◆ **Task description**
Update the stretch of lines from "left elbow: (503, 297, -11)" through "left hip: (526, 360, -1)" by changing "wrist" to "hand" and leaving everything else the same. Give back only those lines.

◆ **Information**

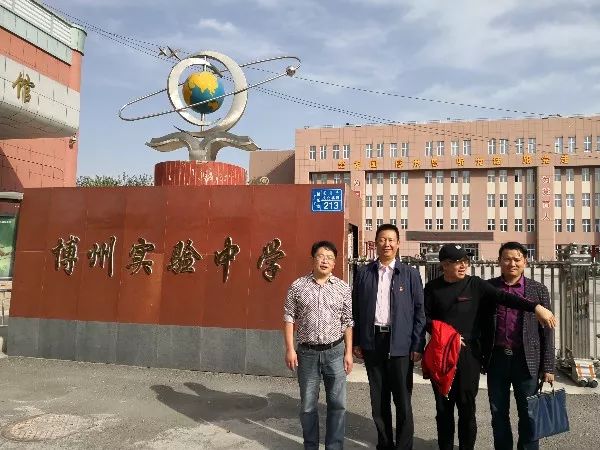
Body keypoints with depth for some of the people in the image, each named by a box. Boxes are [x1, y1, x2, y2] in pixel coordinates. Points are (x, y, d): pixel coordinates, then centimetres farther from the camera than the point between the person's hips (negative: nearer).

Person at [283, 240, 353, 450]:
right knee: (308, 404, 11)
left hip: (335, 351, 1)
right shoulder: (298, 286, -3)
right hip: (307, 352, 0)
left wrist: (348, 352, 0)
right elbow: (289, 318, 0)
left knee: (338, 403, 7)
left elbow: (348, 322, 3)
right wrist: (290, 349, -5)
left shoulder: (343, 288, 0)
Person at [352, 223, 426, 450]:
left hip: (400, 344, -2)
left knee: (403, 400, 5)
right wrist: (356, 342, 3)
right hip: (372, 342, 2)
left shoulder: (410, 273, 0)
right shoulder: (364, 273, 5)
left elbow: (419, 311, 0)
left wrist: (418, 345, -6)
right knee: (378, 399, 13)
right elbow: (356, 308, 7)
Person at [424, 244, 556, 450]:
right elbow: (425, 317, 4)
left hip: (468, 354, -1)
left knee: (467, 406, 4)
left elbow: (503, 297, -11)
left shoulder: (475, 285, 0)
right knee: (443, 406, 9)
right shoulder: (432, 288, 3)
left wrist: (536, 306, -23)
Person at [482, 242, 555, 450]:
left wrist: (548, 366, -2)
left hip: (526, 360, -1)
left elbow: (546, 331, 1)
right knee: (498, 413, 12)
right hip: (496, 359, 1)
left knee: (528, 414, 7)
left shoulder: (538, 290, 1)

◆ **Result of the exercise**
left elbow: (503, 297, -11)
left shoulder: (475, 285, 0)
right knee: (443, 406, 9)
right shoulder: (432, 288, 3)
left hand: (536, 306, -23)
Person at [482, 242, 555, 450]:
left hand: (548, 366, -2)
left hip: (526, 360, -1)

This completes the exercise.